Substitute "pie graph" for every occurrence of "pie chart" in the stretch of records from the line containing "How many slices are in this pie chart?" through the end of the records, leaving all other text unchanged. Reproduce only that stretch, omitting the pictures.
━━ DATASET ━━
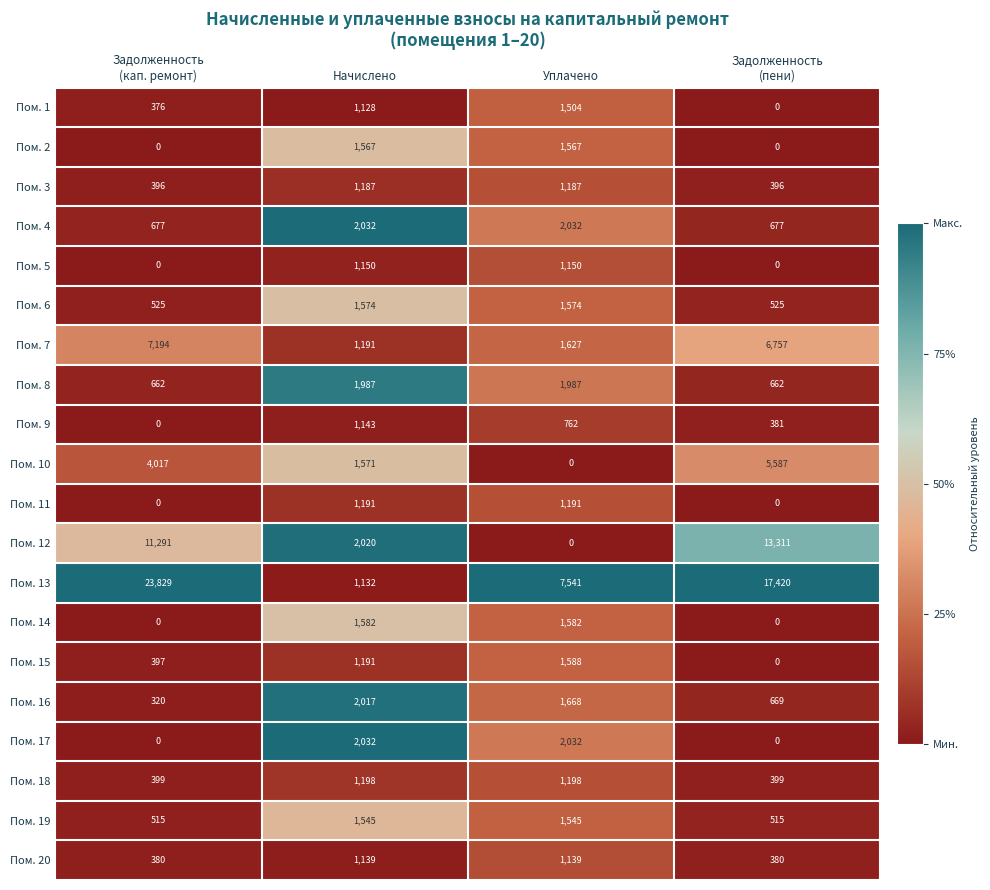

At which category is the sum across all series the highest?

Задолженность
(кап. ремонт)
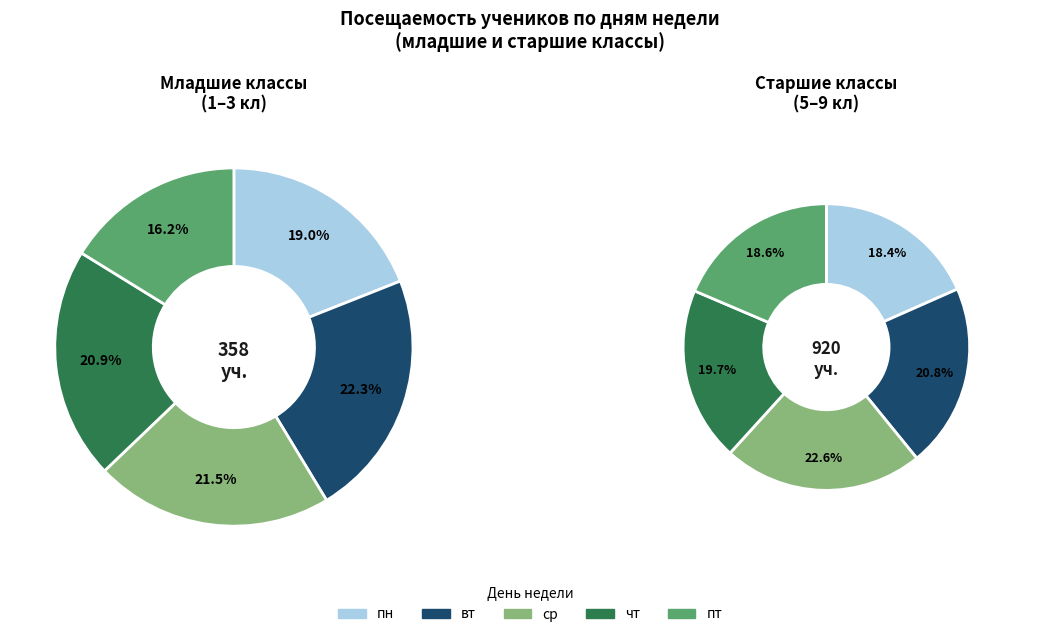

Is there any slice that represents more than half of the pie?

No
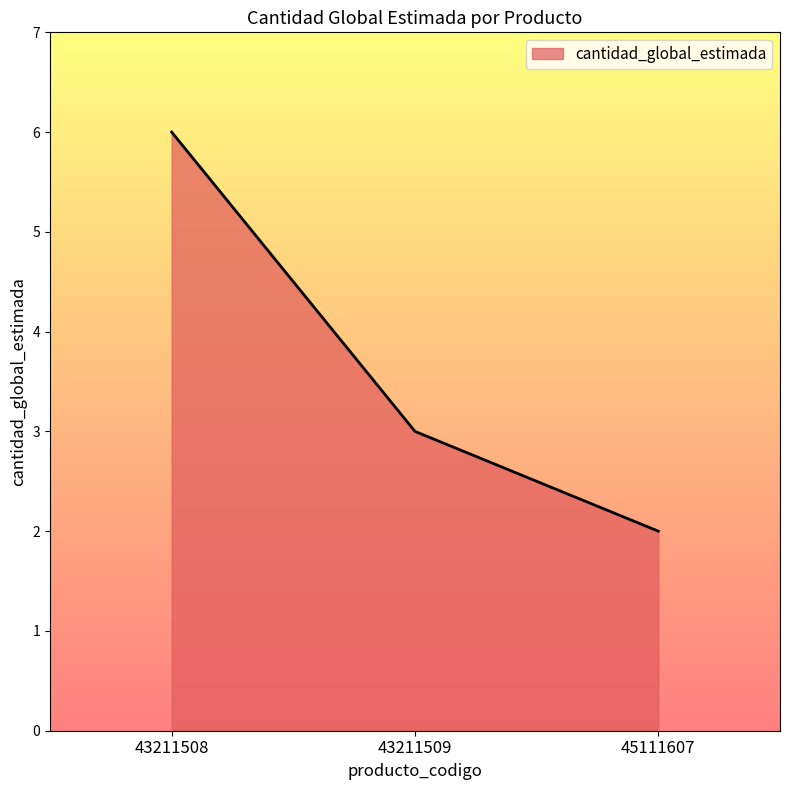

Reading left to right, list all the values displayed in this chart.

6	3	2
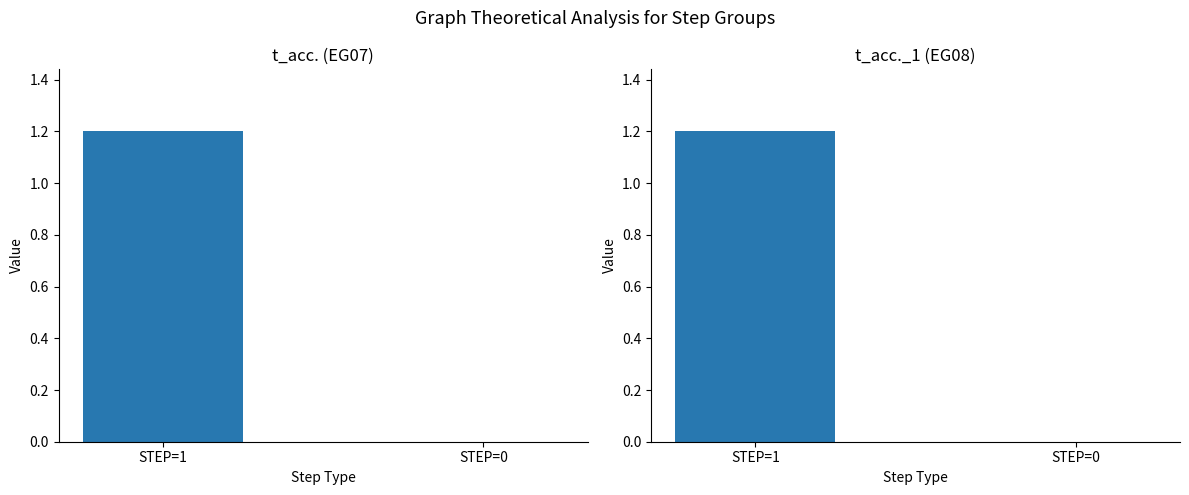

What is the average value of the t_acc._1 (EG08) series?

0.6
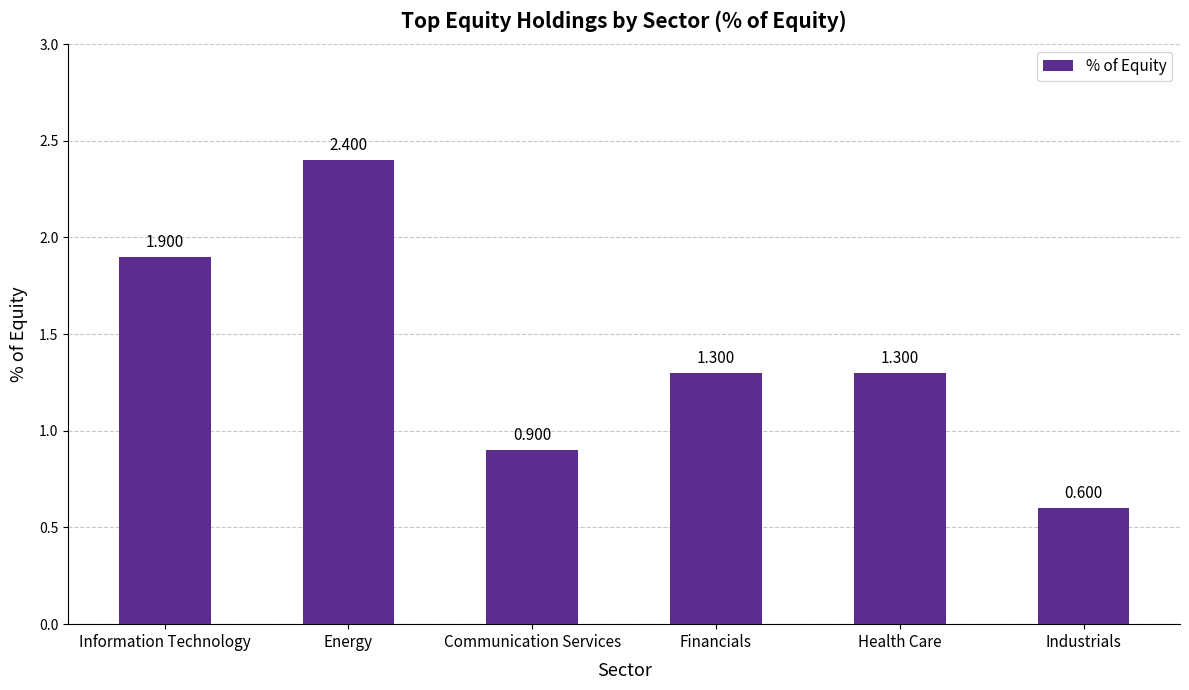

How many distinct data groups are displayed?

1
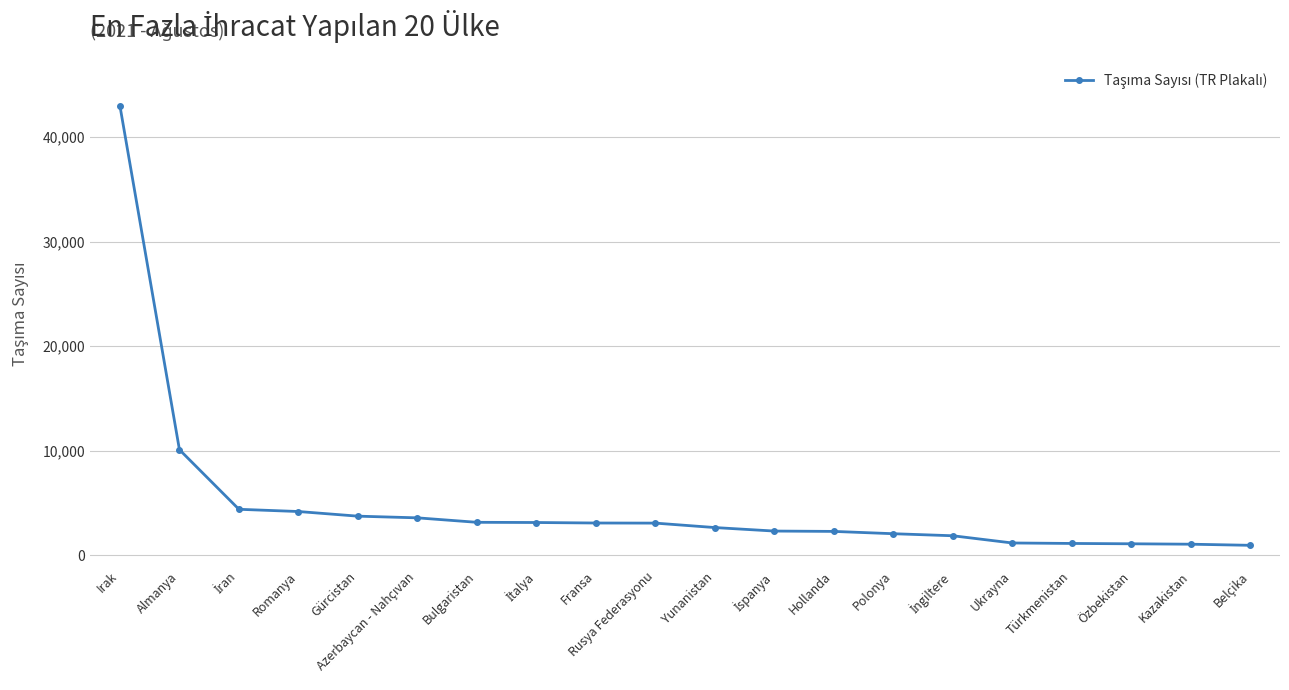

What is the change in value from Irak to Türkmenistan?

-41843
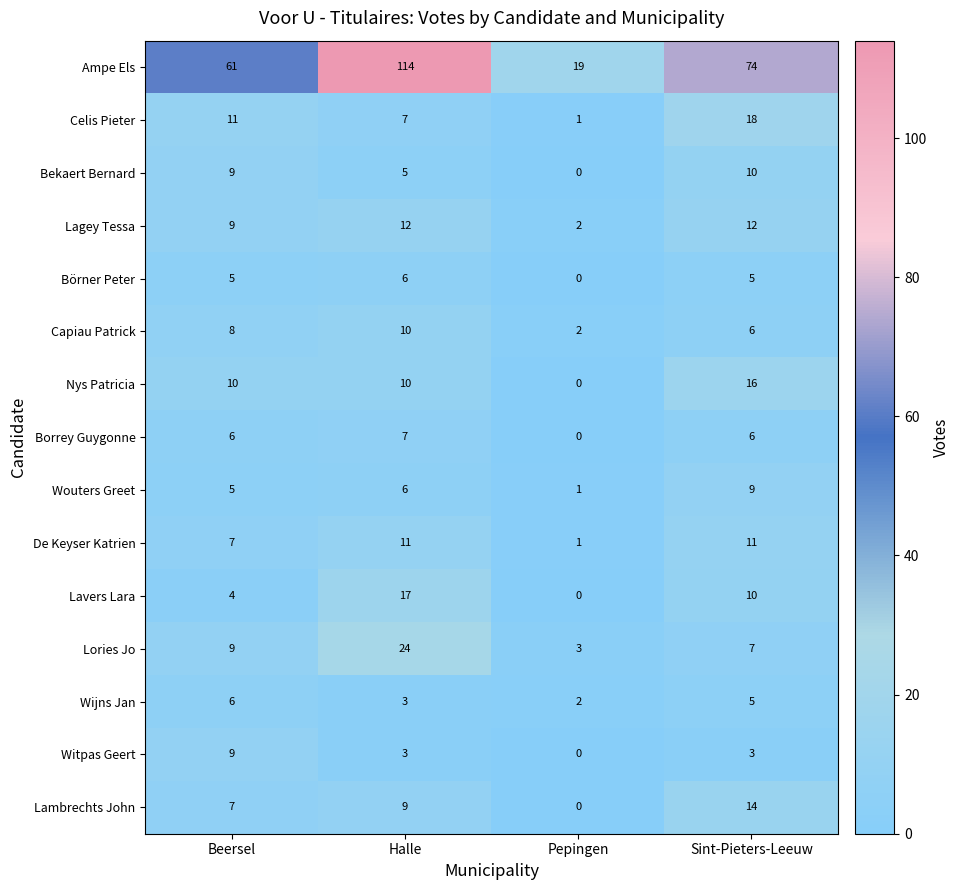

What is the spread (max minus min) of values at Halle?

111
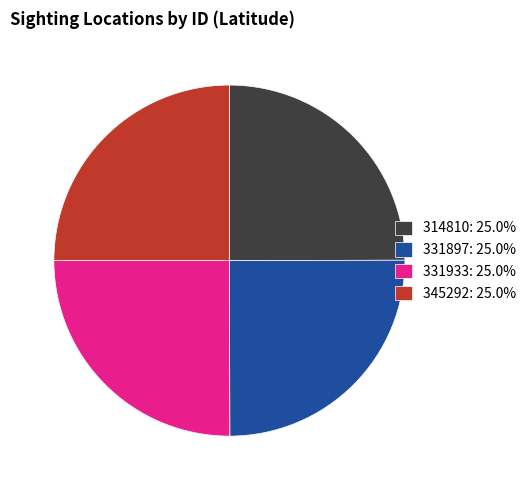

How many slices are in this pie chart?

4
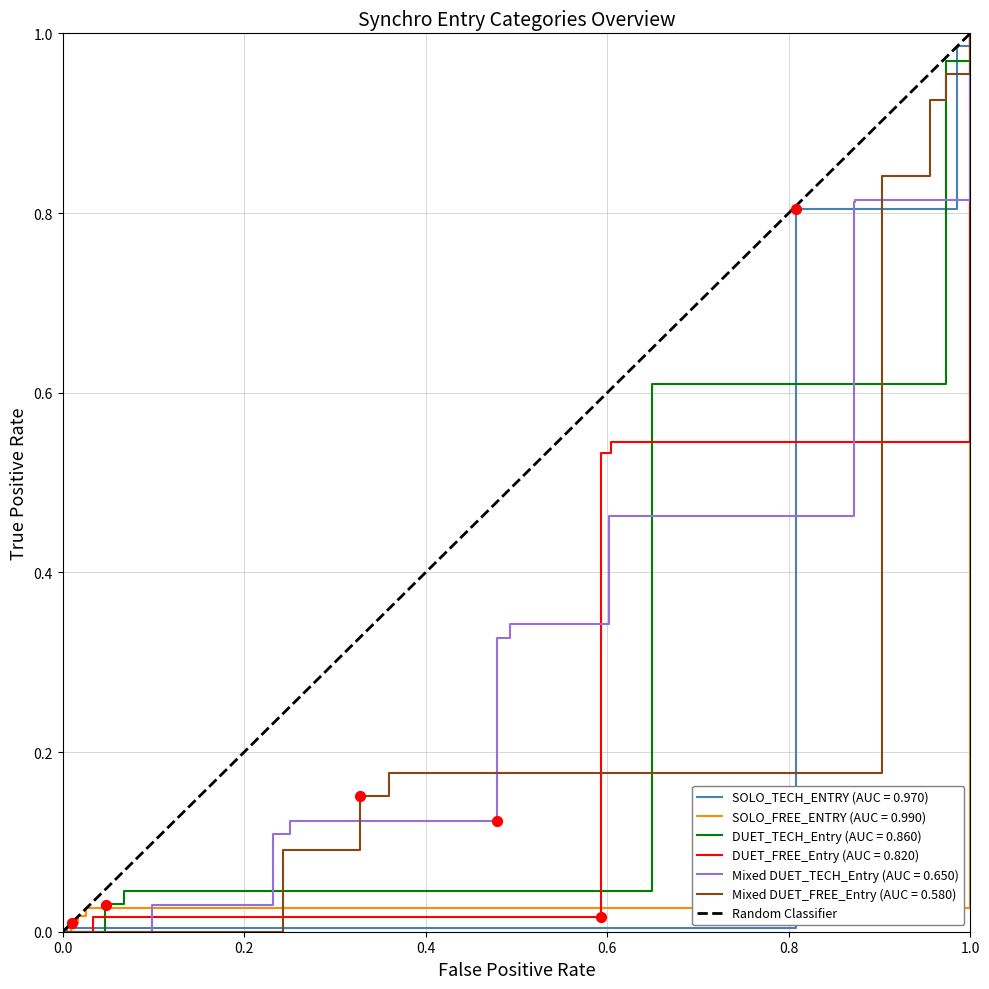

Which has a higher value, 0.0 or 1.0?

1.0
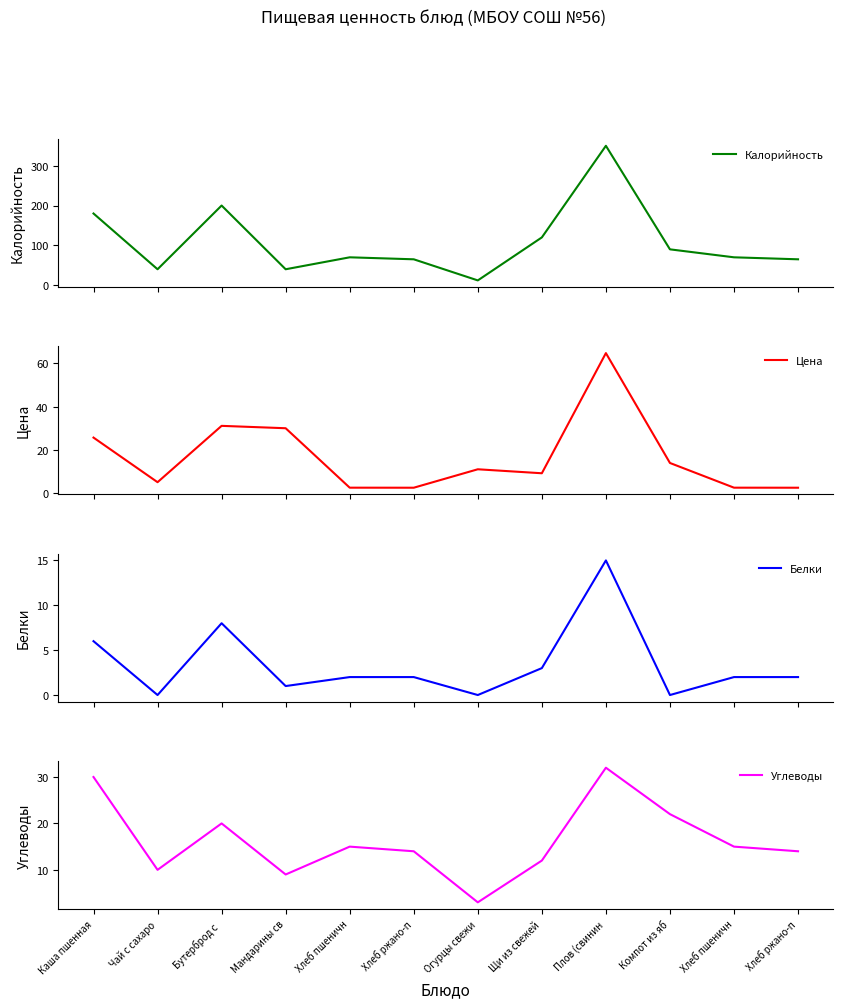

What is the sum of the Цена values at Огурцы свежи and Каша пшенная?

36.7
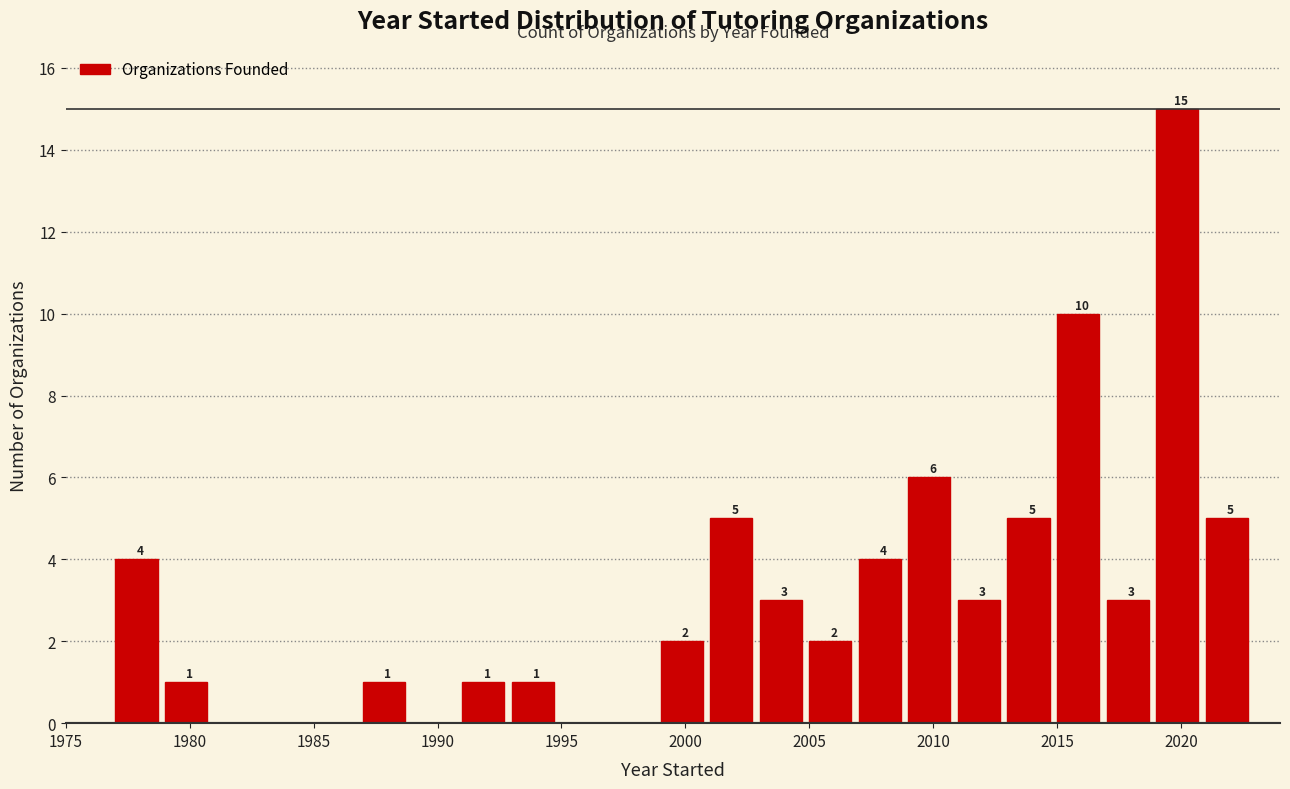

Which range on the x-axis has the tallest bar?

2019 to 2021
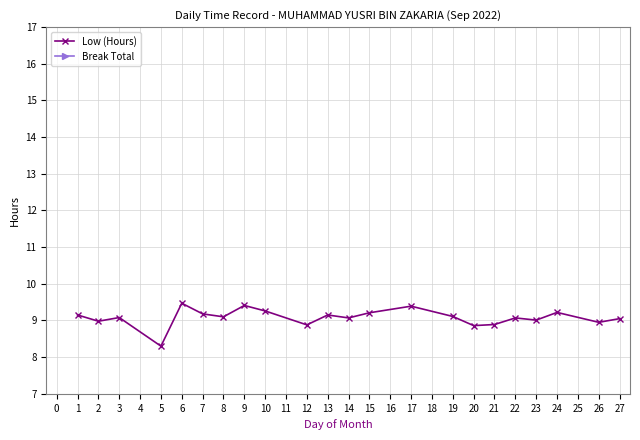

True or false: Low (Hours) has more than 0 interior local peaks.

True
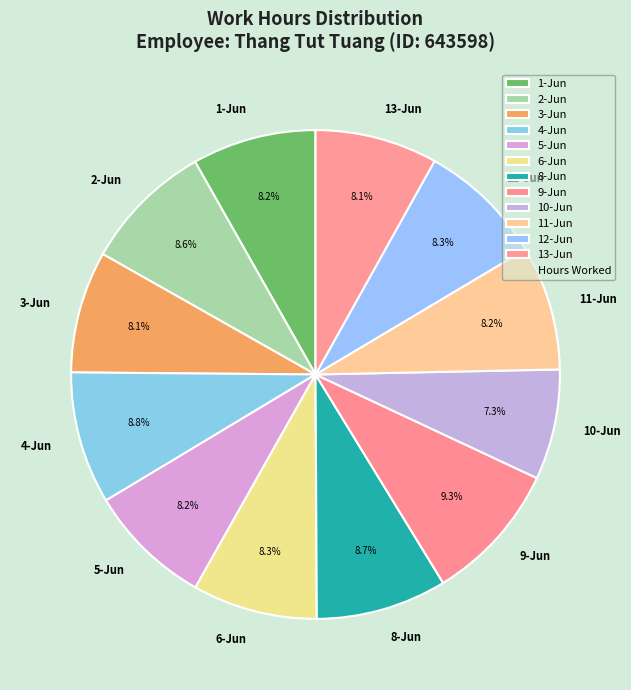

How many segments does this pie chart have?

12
━━━
EXERCISE SOLUTION:
How many slices are in this pie graph?

4

Which has a higher value, 0.0 or 1.0?

1.0

What is the sum of the Цена values at Огурцы свежи and Каша пшенная?

36.7

Which range on the x-axis has the tallest bar?

2019 to 2021

True or false: Low (Hours) has more than 0 interior local peaks.

True

How many segments does this pie graph have?

12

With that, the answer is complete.